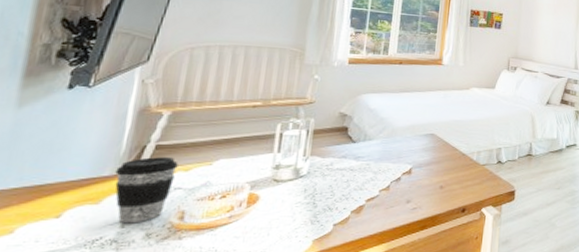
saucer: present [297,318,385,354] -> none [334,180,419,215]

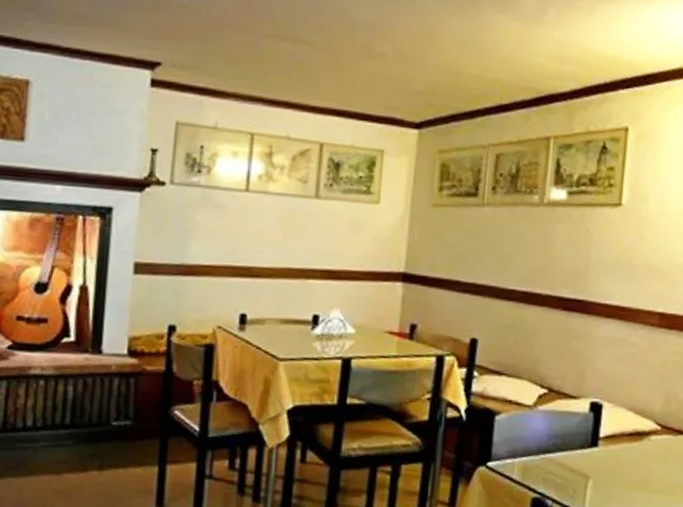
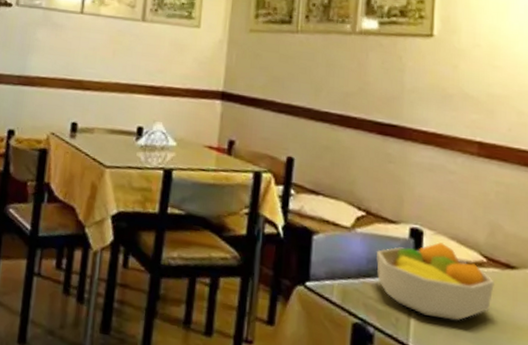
fruit bowl: none [557,414,667,488] -> present [376,242,494,321]

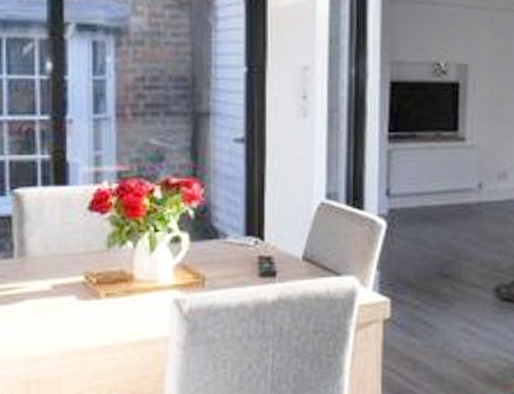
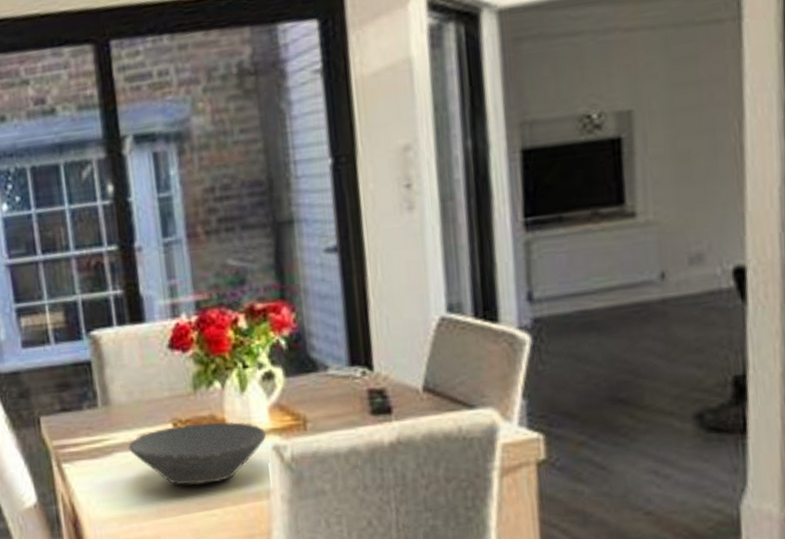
bowl: none [40,277,169,332] -> present [128,422,267,486]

+ + + +

Would you return all lines from the preceding listing that contain the word "bowl"?

## Final answer
fruit bowl: none [557,414,667,488] -> present [376,242,494,321]
bowl: none [40,277,169,332] -> present [128,422,267,486]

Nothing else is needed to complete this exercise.